En las carreteras de la provincia se producen cada día de media más de 600 infracciones de tráfico por exceso de velocidad.
Los conductores no pisan el freno, ya que este tipo de multas casi se han duplicado en un año. En 2006 la Jefatura provincial de tráfico pilló 112.612 vehículos que circulaban a más velocidad de la permitida. El año pasado, la cifra se disparó a 224.922 infracciones.
No obstante, con la entrada en vigor (diciembre de 2007) del nuevo código penal, que contempla cárcel para los que corren demasiado, los conductores han comenzado a levantar el pie del acelerador, pero sólo ante los radares fijos de la provincia.
Miedo a la cárcel
En el último trimestre de 2007 el exceso de velocidad ante este tipo de cámaras se redujo un 45% respecto al mismo periodo de 2006. Y sólo en un mes, diciembre, se ha pasado de las 9.791 multas (2006) a las 3.822 del año pasado, según la Memoria de 2007 de la Red de Fiscales de Seguridad Vial de Andalucía.
En cambio, las infracciones puestas por los radares móviles se han disparado. De octubre a diciembre de 2006 estos radares ocultos pillaron a 4.024 vehículos que iban a más velocidad mientras que en 2007 tomaron la matrícula de 7.586 en esos tres meses.
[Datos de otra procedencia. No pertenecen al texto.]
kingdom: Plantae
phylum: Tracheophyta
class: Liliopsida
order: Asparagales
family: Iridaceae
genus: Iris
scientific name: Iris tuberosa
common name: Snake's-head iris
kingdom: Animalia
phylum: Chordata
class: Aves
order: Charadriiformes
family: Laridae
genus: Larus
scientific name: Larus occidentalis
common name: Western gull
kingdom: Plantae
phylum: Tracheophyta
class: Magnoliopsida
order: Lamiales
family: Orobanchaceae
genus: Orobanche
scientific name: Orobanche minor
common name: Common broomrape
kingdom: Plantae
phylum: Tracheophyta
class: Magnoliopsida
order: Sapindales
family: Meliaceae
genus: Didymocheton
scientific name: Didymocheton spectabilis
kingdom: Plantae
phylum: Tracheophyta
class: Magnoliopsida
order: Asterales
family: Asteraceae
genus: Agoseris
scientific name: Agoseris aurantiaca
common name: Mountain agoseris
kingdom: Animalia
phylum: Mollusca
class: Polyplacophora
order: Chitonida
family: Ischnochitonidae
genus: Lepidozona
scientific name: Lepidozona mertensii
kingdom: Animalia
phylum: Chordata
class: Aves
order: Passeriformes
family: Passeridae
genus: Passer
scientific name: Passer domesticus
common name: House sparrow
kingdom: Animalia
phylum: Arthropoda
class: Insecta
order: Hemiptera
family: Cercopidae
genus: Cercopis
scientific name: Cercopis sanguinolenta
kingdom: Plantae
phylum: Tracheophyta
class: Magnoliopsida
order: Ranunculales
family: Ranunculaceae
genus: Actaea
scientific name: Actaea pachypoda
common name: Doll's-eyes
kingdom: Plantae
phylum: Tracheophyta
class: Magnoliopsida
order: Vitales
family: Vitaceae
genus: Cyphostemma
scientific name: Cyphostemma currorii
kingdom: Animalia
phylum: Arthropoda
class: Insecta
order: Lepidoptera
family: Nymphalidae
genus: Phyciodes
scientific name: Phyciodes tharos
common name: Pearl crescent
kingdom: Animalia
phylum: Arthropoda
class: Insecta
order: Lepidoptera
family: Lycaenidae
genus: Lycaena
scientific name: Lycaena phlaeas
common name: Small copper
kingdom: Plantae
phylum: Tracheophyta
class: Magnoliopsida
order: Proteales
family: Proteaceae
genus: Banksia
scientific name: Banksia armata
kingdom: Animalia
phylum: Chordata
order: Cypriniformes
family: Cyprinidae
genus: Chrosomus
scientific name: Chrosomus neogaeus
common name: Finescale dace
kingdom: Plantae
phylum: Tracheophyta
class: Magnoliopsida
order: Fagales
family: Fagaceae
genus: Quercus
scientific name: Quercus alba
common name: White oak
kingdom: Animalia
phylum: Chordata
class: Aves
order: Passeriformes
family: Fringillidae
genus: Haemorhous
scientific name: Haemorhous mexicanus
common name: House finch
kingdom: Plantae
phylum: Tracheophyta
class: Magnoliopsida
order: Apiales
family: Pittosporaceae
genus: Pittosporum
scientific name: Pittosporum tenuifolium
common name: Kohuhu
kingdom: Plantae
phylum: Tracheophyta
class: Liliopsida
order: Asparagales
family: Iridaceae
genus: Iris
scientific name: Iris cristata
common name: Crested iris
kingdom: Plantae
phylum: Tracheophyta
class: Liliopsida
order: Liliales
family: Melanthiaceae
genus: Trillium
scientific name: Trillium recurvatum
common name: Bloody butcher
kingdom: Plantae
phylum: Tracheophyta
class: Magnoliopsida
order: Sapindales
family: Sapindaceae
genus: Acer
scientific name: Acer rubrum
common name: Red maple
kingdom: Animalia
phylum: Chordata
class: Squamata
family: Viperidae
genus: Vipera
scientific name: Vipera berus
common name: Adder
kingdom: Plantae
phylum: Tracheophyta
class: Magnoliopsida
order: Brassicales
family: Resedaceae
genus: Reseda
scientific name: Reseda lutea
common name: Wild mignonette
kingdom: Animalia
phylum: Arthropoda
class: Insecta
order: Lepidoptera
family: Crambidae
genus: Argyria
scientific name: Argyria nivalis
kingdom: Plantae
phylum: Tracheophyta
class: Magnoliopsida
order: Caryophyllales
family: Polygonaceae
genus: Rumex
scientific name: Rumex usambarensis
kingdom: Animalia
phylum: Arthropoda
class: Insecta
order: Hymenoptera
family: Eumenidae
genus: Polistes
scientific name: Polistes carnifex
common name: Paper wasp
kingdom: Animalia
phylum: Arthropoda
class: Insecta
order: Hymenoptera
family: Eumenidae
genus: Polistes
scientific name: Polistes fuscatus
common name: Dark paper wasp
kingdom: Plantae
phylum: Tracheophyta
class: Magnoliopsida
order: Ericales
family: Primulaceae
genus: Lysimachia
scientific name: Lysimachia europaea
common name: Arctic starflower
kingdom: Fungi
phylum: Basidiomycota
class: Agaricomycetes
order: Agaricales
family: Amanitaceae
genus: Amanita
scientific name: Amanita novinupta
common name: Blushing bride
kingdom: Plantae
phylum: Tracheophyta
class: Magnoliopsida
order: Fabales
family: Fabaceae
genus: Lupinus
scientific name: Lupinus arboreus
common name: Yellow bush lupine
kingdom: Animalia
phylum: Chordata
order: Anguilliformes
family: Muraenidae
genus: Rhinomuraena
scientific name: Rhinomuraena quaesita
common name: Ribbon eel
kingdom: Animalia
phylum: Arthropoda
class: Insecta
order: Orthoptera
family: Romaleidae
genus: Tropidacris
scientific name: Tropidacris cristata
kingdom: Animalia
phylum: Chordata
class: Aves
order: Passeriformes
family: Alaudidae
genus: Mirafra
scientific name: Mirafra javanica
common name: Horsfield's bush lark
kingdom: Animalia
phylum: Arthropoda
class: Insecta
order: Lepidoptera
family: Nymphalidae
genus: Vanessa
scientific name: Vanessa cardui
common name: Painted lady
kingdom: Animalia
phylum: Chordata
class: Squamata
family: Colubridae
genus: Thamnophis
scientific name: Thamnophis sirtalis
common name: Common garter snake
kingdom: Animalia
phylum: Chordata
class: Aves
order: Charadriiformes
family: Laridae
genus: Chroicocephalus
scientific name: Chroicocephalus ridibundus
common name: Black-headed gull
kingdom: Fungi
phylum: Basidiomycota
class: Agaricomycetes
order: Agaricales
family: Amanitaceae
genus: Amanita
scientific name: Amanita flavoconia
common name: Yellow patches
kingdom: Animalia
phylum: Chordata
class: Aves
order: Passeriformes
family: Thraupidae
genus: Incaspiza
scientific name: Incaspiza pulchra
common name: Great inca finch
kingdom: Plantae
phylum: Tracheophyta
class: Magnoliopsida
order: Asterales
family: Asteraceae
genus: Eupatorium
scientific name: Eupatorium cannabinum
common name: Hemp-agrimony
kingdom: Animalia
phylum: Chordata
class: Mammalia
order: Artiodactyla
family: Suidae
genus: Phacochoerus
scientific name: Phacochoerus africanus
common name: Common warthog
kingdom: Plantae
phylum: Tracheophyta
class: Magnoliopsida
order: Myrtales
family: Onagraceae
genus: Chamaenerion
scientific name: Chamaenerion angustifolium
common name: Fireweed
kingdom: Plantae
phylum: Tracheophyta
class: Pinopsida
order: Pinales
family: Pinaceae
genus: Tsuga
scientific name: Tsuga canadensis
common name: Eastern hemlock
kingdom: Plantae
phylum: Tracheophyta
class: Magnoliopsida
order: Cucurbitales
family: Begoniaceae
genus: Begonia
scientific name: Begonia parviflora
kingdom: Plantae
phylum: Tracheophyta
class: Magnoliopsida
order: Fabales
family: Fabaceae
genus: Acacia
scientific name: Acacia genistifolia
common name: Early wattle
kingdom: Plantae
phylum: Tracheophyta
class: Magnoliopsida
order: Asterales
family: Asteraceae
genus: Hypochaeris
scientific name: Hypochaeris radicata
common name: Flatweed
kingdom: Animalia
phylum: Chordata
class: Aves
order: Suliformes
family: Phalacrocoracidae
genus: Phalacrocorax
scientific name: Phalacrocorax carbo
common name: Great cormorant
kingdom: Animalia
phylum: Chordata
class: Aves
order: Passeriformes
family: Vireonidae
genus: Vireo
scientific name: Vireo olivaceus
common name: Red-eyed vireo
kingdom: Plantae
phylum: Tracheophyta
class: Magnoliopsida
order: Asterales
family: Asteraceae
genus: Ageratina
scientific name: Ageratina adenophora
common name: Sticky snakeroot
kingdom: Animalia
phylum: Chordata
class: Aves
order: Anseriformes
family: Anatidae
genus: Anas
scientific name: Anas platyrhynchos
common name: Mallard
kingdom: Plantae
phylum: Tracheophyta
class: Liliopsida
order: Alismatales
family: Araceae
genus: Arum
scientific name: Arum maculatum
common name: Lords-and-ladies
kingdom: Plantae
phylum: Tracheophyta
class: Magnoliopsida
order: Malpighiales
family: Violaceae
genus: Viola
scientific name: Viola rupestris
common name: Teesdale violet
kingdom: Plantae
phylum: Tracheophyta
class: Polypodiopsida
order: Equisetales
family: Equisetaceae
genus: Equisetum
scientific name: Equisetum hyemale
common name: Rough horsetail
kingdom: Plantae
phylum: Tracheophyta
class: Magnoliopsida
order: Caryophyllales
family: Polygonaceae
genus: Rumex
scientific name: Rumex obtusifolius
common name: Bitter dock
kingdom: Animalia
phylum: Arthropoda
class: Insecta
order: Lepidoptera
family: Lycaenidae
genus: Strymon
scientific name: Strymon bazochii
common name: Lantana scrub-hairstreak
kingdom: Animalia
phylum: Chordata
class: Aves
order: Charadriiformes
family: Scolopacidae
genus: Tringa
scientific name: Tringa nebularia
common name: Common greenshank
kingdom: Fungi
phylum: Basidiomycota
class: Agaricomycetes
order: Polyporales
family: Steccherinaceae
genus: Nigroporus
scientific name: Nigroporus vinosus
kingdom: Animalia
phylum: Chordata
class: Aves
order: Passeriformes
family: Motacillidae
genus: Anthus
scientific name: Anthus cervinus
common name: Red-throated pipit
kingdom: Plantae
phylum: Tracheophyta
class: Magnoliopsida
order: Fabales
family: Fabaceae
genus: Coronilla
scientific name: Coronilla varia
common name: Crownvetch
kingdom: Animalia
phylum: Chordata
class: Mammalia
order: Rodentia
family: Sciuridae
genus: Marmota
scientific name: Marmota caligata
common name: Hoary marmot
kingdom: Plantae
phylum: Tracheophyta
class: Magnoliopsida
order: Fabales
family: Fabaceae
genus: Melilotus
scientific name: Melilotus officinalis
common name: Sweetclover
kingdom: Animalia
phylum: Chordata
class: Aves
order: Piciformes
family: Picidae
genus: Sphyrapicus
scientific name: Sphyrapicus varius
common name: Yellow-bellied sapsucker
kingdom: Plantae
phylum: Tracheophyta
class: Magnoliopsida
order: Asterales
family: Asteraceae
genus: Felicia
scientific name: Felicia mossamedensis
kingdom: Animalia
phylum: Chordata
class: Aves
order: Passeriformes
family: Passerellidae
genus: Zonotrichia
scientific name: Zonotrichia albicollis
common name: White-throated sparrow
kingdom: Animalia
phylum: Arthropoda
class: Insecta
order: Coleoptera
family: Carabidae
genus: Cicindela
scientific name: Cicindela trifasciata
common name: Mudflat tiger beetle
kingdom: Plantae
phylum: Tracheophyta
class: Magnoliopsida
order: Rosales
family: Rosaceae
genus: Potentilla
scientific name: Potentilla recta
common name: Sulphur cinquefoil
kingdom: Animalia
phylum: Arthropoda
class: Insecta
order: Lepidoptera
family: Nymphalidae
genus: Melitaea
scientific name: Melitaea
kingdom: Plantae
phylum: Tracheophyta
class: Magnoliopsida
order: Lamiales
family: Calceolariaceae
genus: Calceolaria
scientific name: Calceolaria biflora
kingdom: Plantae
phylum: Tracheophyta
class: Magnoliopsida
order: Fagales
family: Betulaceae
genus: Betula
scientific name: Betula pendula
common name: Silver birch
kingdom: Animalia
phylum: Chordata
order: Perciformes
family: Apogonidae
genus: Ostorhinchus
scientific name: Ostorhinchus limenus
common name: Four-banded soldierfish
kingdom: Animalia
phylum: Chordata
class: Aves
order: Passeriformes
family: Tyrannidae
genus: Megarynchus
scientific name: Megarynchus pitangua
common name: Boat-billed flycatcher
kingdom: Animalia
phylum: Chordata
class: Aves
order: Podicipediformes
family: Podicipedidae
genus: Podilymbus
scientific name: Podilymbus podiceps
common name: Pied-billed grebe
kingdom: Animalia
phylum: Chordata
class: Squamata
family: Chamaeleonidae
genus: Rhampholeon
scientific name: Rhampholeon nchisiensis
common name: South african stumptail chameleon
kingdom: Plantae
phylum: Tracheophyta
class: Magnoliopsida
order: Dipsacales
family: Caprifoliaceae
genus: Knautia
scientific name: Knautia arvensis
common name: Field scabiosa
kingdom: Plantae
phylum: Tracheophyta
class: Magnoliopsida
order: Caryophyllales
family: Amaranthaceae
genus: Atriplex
La Red de Fiscales de Seguridad Vial de Andalucía alerta que el descenso en las multas de las cámaras fijas «se puede deber al temor a la condena penal por exceso de velocidad, pero no a una concienciación de su gravedad».
Más datos
Sentencias: En diciembre, el primer mes con el nuevo código penal, los juzgados de guardia de Sevilla dictaron 74 sentencias por asuntos contra la seguridad vial, y condenaron a 73 personas. De todas ellas, 66 fueron por alcoholemia.
Juicios rápidos: en 2007 en Sevilla se celebraron 1.092 juicios rápidos a conductores que dieron positivo por alcoholemia, dos por conducción temeraria y 37 por quebrantamiento en el permiso de conducir.
La ciudad: La Policía Local de Sevilla pone una media de 30 multas diarias, 111.009 denuncias de tráfico en total por las calles de la capital. El año pasado la tasa de mortalidad bajó un 31%.